EXERCISE AIM:
Render the listing as a JSON list of strings, one per line with blank lines omitted, starting at the first line and going through the line containing "76V66L161 62H155L144 72L136". Leave the pictures out.

MATERIAL PROVIDED:
==================================================
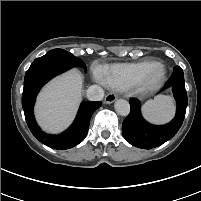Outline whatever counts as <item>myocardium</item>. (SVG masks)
Listing matches in <instances>:
<instances>
[{
  "label": "myocardium",
  "instance_id": "obj_1",
  "mask_svg": "<svg viewBox=\"0 0 201 201\" xmlns=\"http://www.w3.org/2000/svg\"><path fill=\"white\" fill-rule=\"evenodd\" d=\"M166 76V66L161 62H155L144 72L136 86L142 92L153 91L164 83Z\"/></svg>",
  "mask_w": 201,
  "mask_h": 201
}]
</instances>
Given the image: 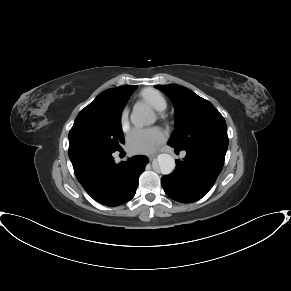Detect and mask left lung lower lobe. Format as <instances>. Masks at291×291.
<instances>
[{
  "label": "left lung lower lobe",
  "mask_w": 291,
  "mask_h": 291,
  "mask_svg": "<svg viewBox=\"0 0 291 291\" xmlns=\"http://www.w3.org/2000/svg\"><path fill=\"white\" fill-rule=\"evenodd\" d=\"M227 147L193 145L183 149L186 151L184 160H176L175 170L161 179L165 193L173 200L182 203L201 199L220 174Z\"/></svg>",
  "instance_id": "0a47b994"
}]
</instances>
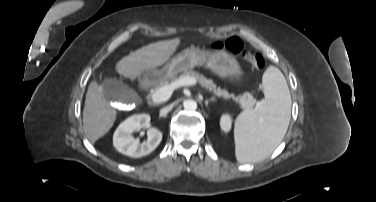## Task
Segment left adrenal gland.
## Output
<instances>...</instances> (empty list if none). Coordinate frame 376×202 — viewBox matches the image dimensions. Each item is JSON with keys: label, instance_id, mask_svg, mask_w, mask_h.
I'll return each mask as SVG.
<instances>
[{"label": "left adrenal gland", "instance_id": "left-adrenal-gland-1", "mask_svg": "<svg viewBox=\"0 0 376 202\" xmlns=\"http://www.w3.org/2000/svg\"><path fill=\"white\" fill-rule=\"evenodd\" d=\"M213 101V99L211 98V99H209V100H206L205 101V106L207 107L208 106V104H209V102H212Z\"/></svg>", "mask_w": 376, "mask_h": 202}]
</instances>
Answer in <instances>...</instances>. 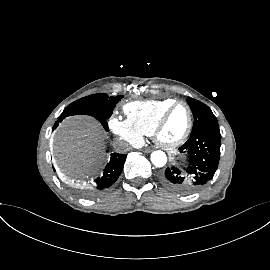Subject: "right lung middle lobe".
<instances>
[{"instance_id":"dd1d6c3e","label":"right lung middle lobe","mask_w":270,"mask_h":270,"mask_svg":"<svg viewBox=\"0 0 270 270\" xmlns=\"http://www.w3.org/2000/svg\"><path fill=\"white\" fill-rule=\"evenodd\" d=\"M123 98V95L108 97L107 94H92L76 100L68 105L59 118L71 115L84 114L95 117L96 119L108 120L115 105Z\"/></svg>"}]
</instances>
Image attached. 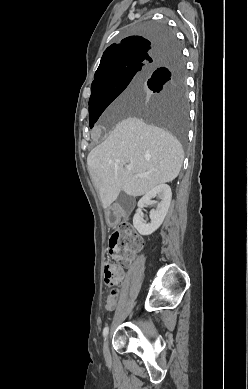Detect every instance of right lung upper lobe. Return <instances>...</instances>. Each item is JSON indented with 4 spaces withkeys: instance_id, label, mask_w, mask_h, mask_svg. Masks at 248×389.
I'll list each match as a JSON object with an SVG mask.
<instances>
[{
    "instance_id": "right-lung-upper-lobe-1",
    "label": "right lung upper lobe",
    "mask_w": 248,
    "mask_h": 389,
    "mask_svg": "<svg viewBox=\"0 0 248 389\" xmlns=\"http://www.w3.org/2000/svg\"><path fill=\"white\" fill-rule=\"evenodd\" d=\"M169 43L175 42L172 40L157 43L141 36H130L119 44H112L105 50L93 82L114 70L135 66L146 68L154 65L157 62V56L163 55L172 48Z\"/></svg>"
}]
</instances>
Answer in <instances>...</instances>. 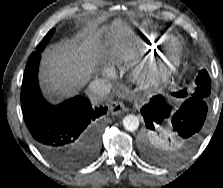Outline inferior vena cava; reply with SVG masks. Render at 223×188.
I'll return each mask as SVG.
<instances>
[{
	"label": "inferior vena cava",
	"instance_id": "1",
	"mask_svg": "<svg viewBox=\"0 0 223 188\" xmlns=\"http://www.w3.org/2000/svg\"><path fill=\"white\" fill-rule=\"evenodd\" d=\"M111 89L112 84L107 79H94L88 86L87 94L92 101H98L109 94Z\"/></svg>",
	"mask_w": 223,
	"mask_h": 188
}]
</instances>
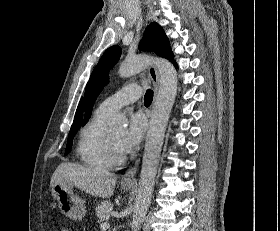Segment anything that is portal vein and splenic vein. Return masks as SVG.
Wrapping results in <instances>:
<instances>
[{
	"instance_id": "obj_1",
	"label": "portal vein and splenic vein",
	"mask_w": 280,
	"mask_h": 231,
	"mask_svg": "<svg viewBox=\"0 0 280 231\" xmlns=\"http://www.w3.org/2000/svg\"><path fill=\"white\" fill-rule=\"evenodd\" d=\"M100 227L101 229H107V227H110V223H101Z\"/></svg>"
}]
</instances>
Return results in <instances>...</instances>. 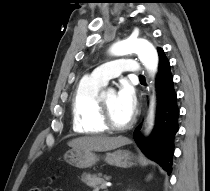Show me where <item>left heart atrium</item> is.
Returning a JSON list of instances; mask_svg holds the SVG:
<instances>
[{"label": "left heart atrium", "mask_w": 210, "mask_h": 191, "mask_svg": "<svg viewBox=\"0 0 210 191\" xmlns=\"http://www.w3.org/2000/svg\"><path fill=\"white\" fill-rule=\"evenodd\" d=\"M116 97L119 107L128 116L132 117L137 105L136 95L132 86L127 82H123L119 87Z\"/></svg>", "instance_id": "obj_1"}]
</instances>
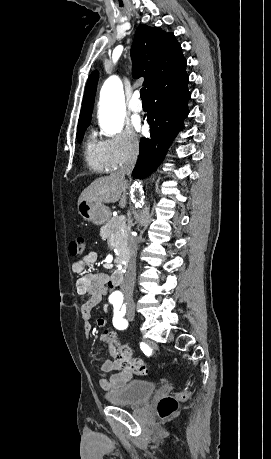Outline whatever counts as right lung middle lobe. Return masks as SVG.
<instances>
[{"mask_svg":"<svg viewBox=\"0 0 271 459\" xmlns=\"http://www.w3.org/2000/svg\"><path fill=\"white\" fill-rule=\"evenodd\" d=\"M90 120H83L78 122L77 127V140L80 142L84 135V131L86 130L87 126L89 125Z\"/></svg>","mask_w":271,"mask_h":459,"instance_id":"right-lung-middle-lobe-1","label":"right lung middle lobe"}]
</instances>
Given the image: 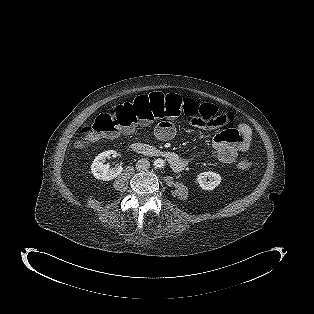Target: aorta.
<instances>
[{"label": "aorta", "instance_id": "762f6f07", "mask_svg": "<svg viewBox=\"0 0 314 314\" xmlns=\"http://www.w3.org/2000/svg\"><path fill=\"white\" fill-rule=\"evenodd\" d=\"M165 165V161L161 158H158L154 161L155 168H162Z\"/></svg>", "mask_w": 314, "mask_h": 314}]
</instances>
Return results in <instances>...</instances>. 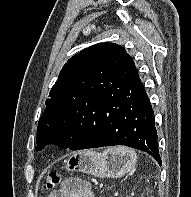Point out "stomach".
Listing matches in <instances>:
<instances>
[{
	"label": "stomach",
	"instance_id": "0dacf381",
	"mask_svg": "<svg viewBox=\"0 0 191 197\" xmlns=\"http://www.w3.org/2000/svg\"><path fill=\"white\" fill-rule=\"evenodd\" d=\"M135 162L128 155H123L110 148L102 153L83 150L74 153L66 161L69 171H79L103 178H119L128 173Z\"/></svg>",
	"mask_w": 191,
	"mask_h": 197
}]
</instances>
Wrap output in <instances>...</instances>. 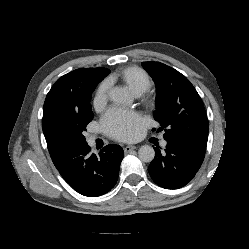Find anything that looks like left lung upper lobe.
I'll return each mask as SVG.
<instances>
[{"label": "left lung upper lobe", "mask_w": 249, "mask_h": 249, "mask_svg": "<svg viewBox=\"0 0 249 249\" xmlns=\"http://www.w3.org/2000/svg\"><path fill=\"white\" fill-rule=\"evenodd\" d=\"M142 66L156 85L154 119L161 130L165 128L164 139L205 151L209 123L203 102L191 82L160 62H142Z\"/></svg>", "instance_id": "left-lung-upper-lobe-1"}]
</instances>
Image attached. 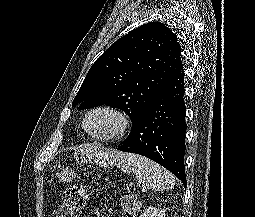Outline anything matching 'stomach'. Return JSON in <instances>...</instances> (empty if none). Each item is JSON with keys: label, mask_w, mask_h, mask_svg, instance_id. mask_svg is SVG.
Here are the masks:
<instances>
[{"label": "stomach", "mask_w": 255, "mask_h": 217, "mask_svg": "<svg viewBox=\"0 0 255 217\" xmlns=\"http://www.w3.org/2000/svg\"><path fill=\"white\" fill-rule=\"evenodd\" d=\"M129 169L130 168H128V170ZM58 176L60 178V181L67 182L75 176V172L72 169H64Z\"/></svg>", "instance_id": "0dacf381"}]
</instances>
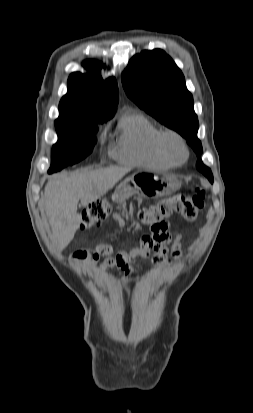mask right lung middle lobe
Listing matches in <instances>:
<instances>
[{
    "label": "right lung middle lobe",
    "instance_id": "right-lung-middle-lobe-1",
    "mask_svg": "<svg viewBox=\"0 0 253 413\" xmlns=\"http://www.w3.org/2000/svg\"><path fill=\"white\" fill-rule=\"evenodd\" d=\"M104 119H57L58 142L52 148L51 167L48 173L61 170L88 156L96 143L97 123Z\"/></svg>",
    "mask_w": 253,
    "mask_h": 413
}]
</instances>
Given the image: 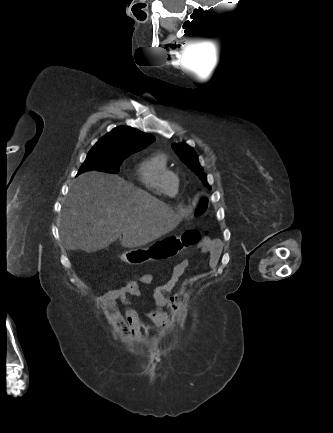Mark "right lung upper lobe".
Returning a JSON list of instances; mask_svg holds the SVG:
<instances>
[{
	"mask_svg": "<svg viewBox=\"0 0 333 433\" xmlns=\"http://www.w3.org/2000/svg\"><path fill=\"white\" fill-rule=\"evenodd\" d=\"M155 140L150 134L127 126L114 128L98 140L94 147H102L115 152L133 154L141 151Z\"/></svg>",
	"mask_w": 333,
	"mask_h": 433,
	"instance_id": "1",
	"label": "right lung upper lobe"
}]
</instances>
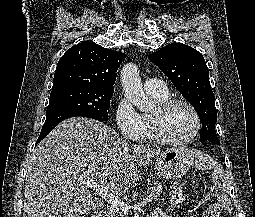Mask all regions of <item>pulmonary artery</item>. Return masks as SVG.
<instances>
[{
    "mask_svg": "<svg viewBox=\"0 0 255 217\" xmlns=\"http://www.w3.org/2000/svg\"><path fill=\"white\" fill-rule=\"evenodd\" d=\"M144 88L147 92L162 93L167 91L165 82L156 78L147 79L144 83Z\"/></svg>",
    "mask_w": 255,
    "mask_h": 217,
    "instance_id": "obj_1",
    "label": "pulmonary artery"
}]
</instances>
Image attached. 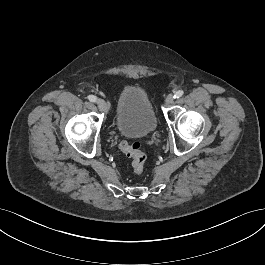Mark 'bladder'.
Here are the masks:
<instances>
[{"label": "bladder", "instance_id": "31cf9c89", "mask_svg": "<svg viewBox=\"0 0 265 265\" xmlns=\"http://www.w3.org/2000/svg\"><path fill=\"white\" fill-rule=\"evenodd\" d=\"M115 125L120 134L130 138H145L157 128V118L152 103L139 86H127L119 94Z\"/></svg>", "mask_w": 265, "mask_h": 265}]
</instances>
==================================================
WRITTEN RESPONSE:
[
  "Outline whatever counts as <item>myocardium</item>. (SVG masks)",
  "Listing matches in <instances>:",
  "<instances>",
  "[{",
  "  \"label\": \"myocardium\",",
  "  \"instance_id\": \"obj_1\",",
  "  \"mask_svg\": \"<svg viewBox=\\\"0 0 201 201\\\" xmlns=\\\"http://www.w3.org/2000/svg\\\"><path fill=\\\"white\\\" fill-rule=\\\"evenodd\\\" d=\\\"M166 76V66L161 62H155L144 72L136 86L142 92L153 91L164 83Z\\\"/></svg>\","
]